-- Opening Marker --

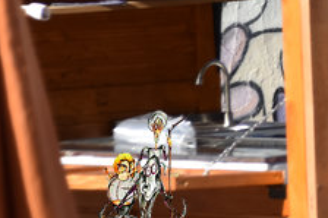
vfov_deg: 2.8
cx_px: 649
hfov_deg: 4.2
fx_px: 4388
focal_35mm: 482
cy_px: -114
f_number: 5.3
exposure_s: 1/1000
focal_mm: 80
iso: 280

-- Closing Marker --

▶ Action item:
All of the entries above are to be written out exactly, with no pictures.

▶ Task response:
vfov_deg: 2.8
cx_px: 649
hfov_deg: 4.2
fx_px: 4388
focal_35mm: 482
cy_px: -114
f_number: 5.3
exposure_s: 1/1000
focal_mm: 80
iso: 280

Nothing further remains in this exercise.